Parked at the side of the house was the Real Estate Lady's old-fashioned van—a real classic, probably gasoline-burning. I walked over to it. The side door was slid open. I looked in.
Inside, reading a book, was a Nine. She was tricked out in total Kidgear—pony tails, barettes, T-shirt with a horse on it, socks with flashy dangly things. Together with the Lady's Mommystyle getup, it made perfect, if twisted, sense. Personally I find that particular game of Let's-Pretend sort of depressing and pitiful, but to each her own kink.
“Hey,” I said. She looked up.
“Um, hi,” she said.
“You live around here?"
She wrinkled her nose. “My mom, um, kinda doesn't really want me to tell that to strangers."
I rolled my eyes. “Give the role-playing a rest, would you? I just asked a simple question."
She glared at me. “You shouldn't make so many assumptions about people,” she said, and pointedly lifted her book up in front of her face.
The clop-clop of the Lady's shoes came down the drive. My scalp was prickling. Something was not altogether kosher in this sausage.
“Oh, hello,” the Lady said brightly, if awkwardly. “I see you've met my daughter."
“Is that your actual daughter, or can the two of you just not get out of character?"
The Lady crossed her arms and fixed me with her green-eyed stare. “Corintha contracted Communicative Developmental Arrestation Syndrome when she was two years old. She started the treatments seven years ago."
I realized my mouth was hanging open. “She's a clock-started Two? She spent twenty-five years as an unaugmented two-year-old?"
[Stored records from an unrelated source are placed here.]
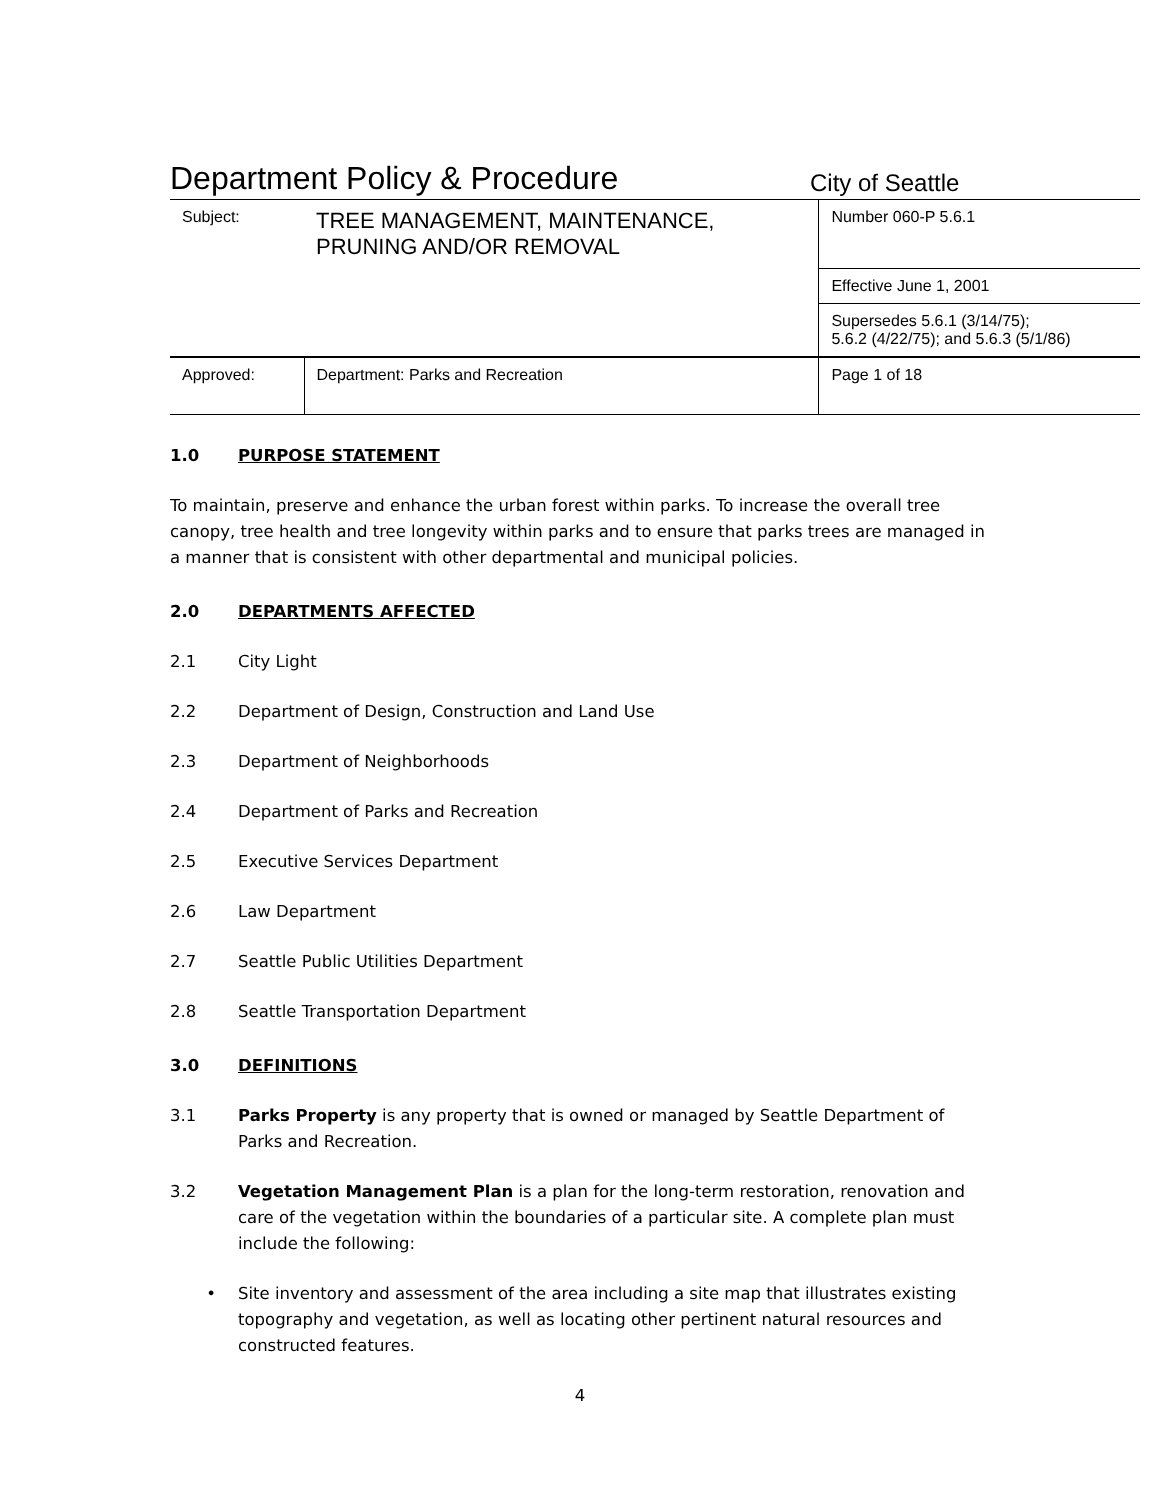Department Policy & Procedure City of Seattle
| Subject: | TREE MANAGEMENT, MAINTENANCE, PRUNING AND/OR REMOVAL | | Number 060-P 5.6.1 |
| | | | Effective June 1, 2001 |
| | | | Supersedes 5.6.1 (3/14/75); 5.6.2 (4/22/75); and 5.6.3 (5/1/86) |
| Approved: | | Department: Parks and Recreation | Page 1 of 18 |
1.0 PURPOSE STATEMENT
To maintain, preserve and enhance the urban forest within parks. To increase the overall tree canopy, tree health and tree longevity within parks and to ensure that parks trees are managed in a manner that is consistent with other departmental and municipal policies.
2.0 DEPARTMENTS AFFECTED
2.1 City Light
2.2 Department of Design, Construction and Land Use
2.3 Department of Neighborhoods
2.4 Department of Parks and Recreation
2.5 Executive Services Department
2.6 Law Department
2.7 Seattle Public Utilities Department
2.8 Seattle Transportation Department
3.0 DEFINITIONS
3.1 Parks Property is any property that is owned or managed by Seattle Department of Parks and Recreation.
3.2 Vegetation Management Plan is a plan for the long-term restoration, renovation and care of the vegetation within the boundaries of a particular site. A complete plan must include the following:
• Site inventory and assessment of the area including a site map that illustrates existing topography and vegetation, as well as locating other pertinent natural resources and constructed features.
4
The Lady leaned past me into the van. “You okay in here, honey?"
“Great,” said Corintha from behind her book. “Other than the occasional ignoramus making assumptions."
“Corintha, please don't be rude,” the Lady said.
“Sorry,” she said.
The Lady turned to me. I think my eyes must have been bugging out of my head. She laughed. “I've seen your documentaries, you know."
“You have?"
“Yes.” She leaned up against the van. “They're technically very well done, and I think some of what you have to say is very compelling. That one with all the blanked-out footage—that gave me a real feeling for what it's like for those children who are wired up into the Internet."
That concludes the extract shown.